Abang e Adik sono originari della Malaysia ma non hanno documenti che riconoscano la loro cittadinanza e per questo sono esclusi dalla società. Senza una famiglia che si prenda cura di loro, i ragazzi hanno stretto un profondissimo legame di fratellanza che li ha resi dipendenti l’uno dall’altro. Abang il più grande è sordo ma ha l’obiettivo di lavorare sodo per poter un giorno avere la vita tranquilla che tanto desidera, Adik invece preferisce le scorciatoie, fa soldi vendendo documenti falsi, si fa pagare per fare sesso e frequenta delinquenti locali. I due condividono un appartamento fatiscente nel quartiere di Pudu Pasar, sede dell’antico mercato di Kaula Lumpur, una metropoli gigantesca dove convivono culture e razze diverse. Per scappare ai continui raid della polizia e lavorare è necessario avere i documenti in regola, e l’unica che cerca di dare una mano ai due è l’assistente sociale Jie En che pare sulla buona strada per far ottenere almeno ad Adik la tanto preziosa carta d’identità. 

Abang Adik vincitore quest’anno del gelso d’oro, il premio più importante del Far East Film Festival che si svolge ogni anno a Udine, è l’opera prima del regista melanesiano Jin Ong. Uno sguardo delicato ma allo stesso tempo potente il suo, su un fenomeno che coinvolge tutti i paesi del mondo, non solo quello dell’immigrazione clandestina ma, più in generale della povertà di chi vive ai margini della società.
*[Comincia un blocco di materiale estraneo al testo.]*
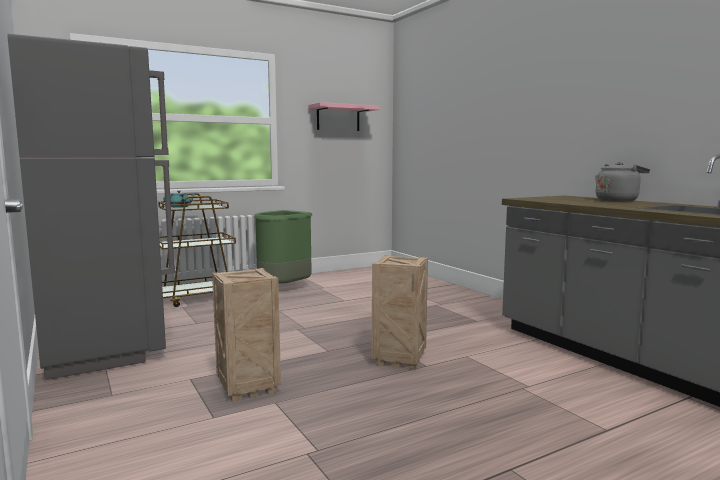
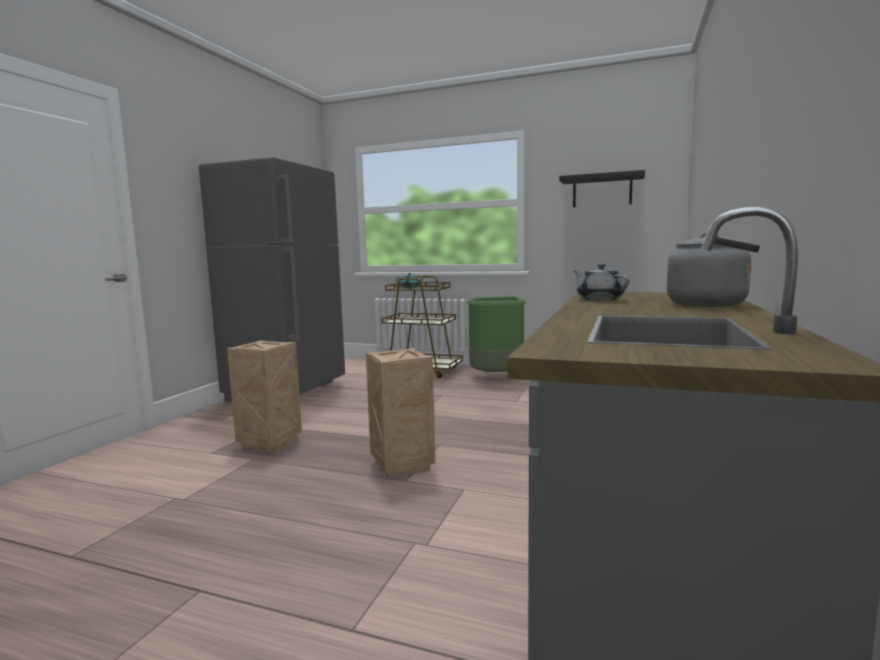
camera: 50 degrees right, 0 degrees up
(338, 118) = (602, 191): pink shelf -> black shelf
(559, 201) = (599, 299): none -> grey teapot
Nel film si parlano lingue diverse ma è la popolazione malese a detenere il potere politico e a controllare la polizia, mentre cinesi e cantonesi sono relegati a pura forza lavoro. In tali condizioni alcune fasce della società non hanno nessuna possibilità di cambiare la loro situazione e, non è un caso che Jin Ong scelga proprio di raccontare la storia di due giovani nel pieno degli anni. Abang in particolar modo sogna come tanti ragazzi della sua età di avere una famiglia, ma quando si innamora, la ragazza anch’essa immigrata, è costretta a rientrare nel suo paese.

Nonostante il fortissimo tasso drammatico del tema, Abang Adik riesce nell’ardua impresa di mantenere un equilibrio difficilissimo non scadendo mai nel patetico. Grazie a un racconto asciutto ma nel quale l’elemento visivo è importantissimo, Ong costruisce uno stile di regia elegante, con dialoghi ridotti all’osso, fino ad arrivare alla scena in cui Abang racconta al monaco buddista attraverso il linguaggio dei segni, muto e pure assordante per il suo significato, che cosa voglia dire essere privati della vita fin dalla nascita. Speriamo davvero che questa pellicola riesca a trovare uno spazio nella distribuzione dei cinema italiani.